Listed entries
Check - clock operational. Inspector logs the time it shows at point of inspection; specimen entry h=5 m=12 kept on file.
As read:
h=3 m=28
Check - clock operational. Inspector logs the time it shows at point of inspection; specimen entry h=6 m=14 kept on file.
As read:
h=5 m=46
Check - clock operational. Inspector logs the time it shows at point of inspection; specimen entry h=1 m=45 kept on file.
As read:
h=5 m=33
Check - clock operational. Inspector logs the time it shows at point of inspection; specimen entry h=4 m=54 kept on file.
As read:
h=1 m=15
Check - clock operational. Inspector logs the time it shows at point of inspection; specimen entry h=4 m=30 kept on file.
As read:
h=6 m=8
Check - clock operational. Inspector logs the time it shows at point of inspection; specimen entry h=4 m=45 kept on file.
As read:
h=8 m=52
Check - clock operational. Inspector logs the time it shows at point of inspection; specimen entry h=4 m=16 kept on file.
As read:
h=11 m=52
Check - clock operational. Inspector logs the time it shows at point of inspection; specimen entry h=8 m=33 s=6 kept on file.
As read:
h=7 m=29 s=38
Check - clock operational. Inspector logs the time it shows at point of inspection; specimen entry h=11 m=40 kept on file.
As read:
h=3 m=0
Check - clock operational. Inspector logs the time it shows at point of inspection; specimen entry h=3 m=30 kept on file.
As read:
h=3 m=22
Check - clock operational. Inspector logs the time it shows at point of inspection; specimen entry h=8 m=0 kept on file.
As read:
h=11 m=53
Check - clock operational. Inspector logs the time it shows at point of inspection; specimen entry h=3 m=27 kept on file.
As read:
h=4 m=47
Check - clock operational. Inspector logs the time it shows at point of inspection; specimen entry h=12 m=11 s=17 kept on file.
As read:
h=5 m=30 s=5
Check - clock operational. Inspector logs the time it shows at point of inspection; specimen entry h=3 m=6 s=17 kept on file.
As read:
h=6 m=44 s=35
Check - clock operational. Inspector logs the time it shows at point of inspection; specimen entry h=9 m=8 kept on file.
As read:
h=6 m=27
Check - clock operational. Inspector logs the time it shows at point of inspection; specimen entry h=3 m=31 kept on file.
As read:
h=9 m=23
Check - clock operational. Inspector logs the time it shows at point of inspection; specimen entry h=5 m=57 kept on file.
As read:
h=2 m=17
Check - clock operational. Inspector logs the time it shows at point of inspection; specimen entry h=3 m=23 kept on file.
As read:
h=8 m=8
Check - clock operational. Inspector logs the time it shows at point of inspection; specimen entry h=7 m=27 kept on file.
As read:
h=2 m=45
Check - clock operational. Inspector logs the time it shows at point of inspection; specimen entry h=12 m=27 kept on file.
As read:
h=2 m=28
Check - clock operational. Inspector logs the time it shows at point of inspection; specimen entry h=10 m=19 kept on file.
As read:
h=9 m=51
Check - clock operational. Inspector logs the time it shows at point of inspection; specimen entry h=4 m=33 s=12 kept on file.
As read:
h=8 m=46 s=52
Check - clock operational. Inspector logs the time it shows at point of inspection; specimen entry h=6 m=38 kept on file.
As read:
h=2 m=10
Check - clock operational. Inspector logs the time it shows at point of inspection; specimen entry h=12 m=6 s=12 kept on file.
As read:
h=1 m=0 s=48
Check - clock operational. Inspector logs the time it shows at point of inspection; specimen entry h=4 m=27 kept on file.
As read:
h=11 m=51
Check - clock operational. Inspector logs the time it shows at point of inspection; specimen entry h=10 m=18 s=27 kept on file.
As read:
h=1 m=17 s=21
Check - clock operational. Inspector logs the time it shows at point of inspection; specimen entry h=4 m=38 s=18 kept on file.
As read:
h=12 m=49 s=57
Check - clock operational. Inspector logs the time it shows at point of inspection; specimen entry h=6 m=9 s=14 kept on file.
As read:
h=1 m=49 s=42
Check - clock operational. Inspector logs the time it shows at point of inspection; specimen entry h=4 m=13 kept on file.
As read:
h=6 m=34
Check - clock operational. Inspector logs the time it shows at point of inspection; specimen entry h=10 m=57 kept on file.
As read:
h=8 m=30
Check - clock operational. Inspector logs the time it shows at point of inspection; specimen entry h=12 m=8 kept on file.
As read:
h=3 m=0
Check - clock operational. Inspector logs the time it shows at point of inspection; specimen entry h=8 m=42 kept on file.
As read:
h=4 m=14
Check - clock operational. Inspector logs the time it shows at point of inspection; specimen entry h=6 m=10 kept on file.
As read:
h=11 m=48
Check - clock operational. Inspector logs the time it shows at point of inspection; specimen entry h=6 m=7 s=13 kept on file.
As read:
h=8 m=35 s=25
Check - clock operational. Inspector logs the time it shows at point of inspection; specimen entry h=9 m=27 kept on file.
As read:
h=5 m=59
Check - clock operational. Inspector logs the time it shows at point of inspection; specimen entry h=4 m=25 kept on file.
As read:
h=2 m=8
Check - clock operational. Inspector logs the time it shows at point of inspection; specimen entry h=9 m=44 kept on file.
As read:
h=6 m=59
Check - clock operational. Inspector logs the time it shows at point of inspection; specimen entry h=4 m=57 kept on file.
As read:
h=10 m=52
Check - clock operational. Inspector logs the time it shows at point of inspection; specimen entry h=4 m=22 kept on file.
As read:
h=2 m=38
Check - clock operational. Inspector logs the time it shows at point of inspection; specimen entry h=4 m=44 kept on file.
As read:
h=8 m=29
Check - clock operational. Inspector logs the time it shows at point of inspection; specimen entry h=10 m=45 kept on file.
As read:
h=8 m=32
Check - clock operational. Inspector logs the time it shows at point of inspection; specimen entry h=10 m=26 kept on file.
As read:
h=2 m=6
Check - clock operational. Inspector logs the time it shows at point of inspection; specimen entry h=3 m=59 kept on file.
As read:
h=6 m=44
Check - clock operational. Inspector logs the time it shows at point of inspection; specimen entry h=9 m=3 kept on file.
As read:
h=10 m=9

Exercise task
Rewrite all of the items above, replacing "specimen entry" with "sample entry" wherever it occurs and leaving everything else unchanged.

Right answer
Check - clock operational. Inspector logs the time it shows at point of inspection; sample entry h=5 m=12 kept on file.
As read:
h=3 m=28
Check - clock operational. Inspector logs the time it shows at point of inspection; sample entry h=6 m=14 kept on file.
As read:
h=5 m=46
Check - clock operational. Inspector logs the time it shows at point of inspection; sample entry h=1 m=45 kept on file.
As read:
h=5 m=33
Check - clock operational. Inspector logs the time it shows at point of inspection; sample entry h=4 m=54 kept on file.
As read:
h=1 m=15
Check - clock operational. Inspector logs the time it shows at point of inspection; sample entry h=4 m=30 kept on file.
As read:
h=6 m=8
Check - clock operational. Inspector logs the time it shows at point of inspection; sample entry h=4 m=45 kept on file.
As read:
h=8 m=52
Check - clock operational. Inspector logs the time it shows at point of inspection; sample entry h=4 m=16 kept on file.
As read:
h=11 m=52
Check - clock operational. Inspector logs the time it shows at point of inspection; sample entry h=8 m=33 s=6 kept on file.
As read:
h=7 m=29 s=38
Check - clock operational. Inspector logs the time it shows at point of inspection; sample entry h=11 m=40 kept on file.
As read:
h=3 m=0
Check - clock operational. Inspector logs the time it shows at point of inspection; sample entry h=3 m=30 kept on file.
As read:
h=3 m=22
Check - clock operational. Inspector logs the time it shows at point of inspection; sample entry h=8 m=0 kept on file.
As read:
h=11 m=53
Check - clock operational. Inspector logs the time it shows at point of inspection; sample entry h=3 m=27 kept on file.
As read:
h=4 m=47
Check - clock operational. Inspector logs the time it shows at point of inspection; sample entry h=12 m=11 s=17 kept on file.
As read:
h=5 m=30 s=5
Check - clock operational. Inspector logs the time it shows at point of inspection; sample entry h=3 m=6 s=17 kept on file.
As read:
h=6 m=44 s=35
Check - clock operational. Inspector logs the time it shows at point of inspection; sample entry h=9 m=8 kept on file.
As read:
h=6 m=27
Check - clock operational. Inspector logs the time it shows at point of inspection; sample entry h=3 m=31 kept on file.
As read:
h=9 m=23
Check - clock operational. Inspector logs the time it shows at point of inspection; sample entry h=5 m=57 kept on file.
As read:
h=2 m=17
Check - clock operational. Inspector logs the time it shows at point of inspection; sample entry h=3 m=23 kept on file.
As read:
h=8 m=8
Check - clock operational. Inspector logs the time it shows at point of inspection; sample entry h=7 m=27 kept on file.
As read:
h=2 m=45
Check - clock operational. Inspector logs the time it shows at point of inspection; sample entry h=12 m=27 kept on file.
As read:
h=2 m=28
Check - clock operational. Inspector logs the time it shows at point of inspection; sample entry h=10 m=19 kept on file.
As read:
h=9 m=51
Check - clock operational. Inspector logs the time it shows at point of inspection; sample entry h=4 m=33 s=12 kept on file.
As read:
h=8 m=46 s=52
Check - clock operational. Inspector logs the time it shows at point of inspection; sample entry h=6 m=38 kept on file.
As read:
h=2 m=10
Check - clock operational. Inspector logs the time it shows at point of inspection; sample entry h=12 m=6 s=12 kept on file.
As read:
h=1 m=0 s=48
Check - clock operational. Inspector logs the time it shows at point of inspection; sample entry h=4 m=27 kept on file.
As read:
h=11 m=51
Check - clock operational. Inspector logs the time it shows at point of inspection; sample entry h=10 m=18 s=27 kept on file.
As read:
h=1 m=17 s=21
Check - clock operational. Inspector logs the time it shows at point of inspection; sample entry h=4 m=38 s=18 kept on file.
As read:
h=12 m=49 s=57
Check - clock operational. Inspector logs the time it shows at point of inspection; sample entry h=6 m=9 s=14 kept on file.
As read:
h=1 m=49 s=42
Check - clock operational. Inspector logs the time it shows at point of inspection; sample entry h=4 m=13 kept on file.
As read:
h=6 m=34
Check - clock operational. Inspector logs the time it shows at point of inspection; sample entry h=10 m=57 kept on file.
As read:
h=8 m=30
Check - clock operational. Inspector logs the time it shows at point of inspection; sample entry h=12 m=8 kept on file.
As read:
h=3 m=0
Check - clock operational. Inspector logs the time it shows at point of inspection; sample entry h=8 m=42 kept on file.
As read:
h=4 m=14
Check - clock operational. Inspector logs the time it shows at point of inspection; sample entry h=6 m=10 kept on file.
As read:
h=11 m=48
Check - clock operational. Inspector logs the time it shows at point of inspection; sample entry h=6 m=7 s=13 kept on file.
As read:
h=8 m=35 s=25
Check - clock operational. Inspector logs the time it shows at point of inspection; sample entry h=9 m=27 kept on file.
As read:
h=5 m=59
Check - clock operational. Inspector logs the time it shows at point of inspection; sample entry h=4 m=25 kept on file.
As read:
h=2 m=8
Check - clock operational. Inspector logs the time it shows at point of inspection; sample entry h=9 m=44 kept on file.
As read:
h=6 m=59
Check - clock operational. Inspector logs the time it shows at point of inspection; sample entry h=4 m=57 kept on file.
As read:
h=10 m=52
Check - clock operational. Inspector logs the time it shows at point of inspection; sample entry h=4 m=22 kept on file.
As read:
h=2 m=38
Check - clock operational. Inspector logs the time it shows at point of inspection; sample entry h=4 m=44 kept on file.
As read:
h=8 m=29
Check - clock operational. Inspector logs the time it shows at point of inspection; sample entry h=10 m=45 kept on file.
As read:
h=8 m=32
Check - clock operational. Inspector logs the time it shows at point of inspection; sample entry h=10 m=26 kept on file.
As read:
h=2 m=6
Check - clock operational. Inspector logs the time it shows at point of inspection; sample entry h=3 m=59 kept on file.
As read:
h=6 m=44
Check - clock operational. Inspector logs the time it shows at point of inspection; sample entry h=9 m=3 kept on file.
As read:
h=10 m=9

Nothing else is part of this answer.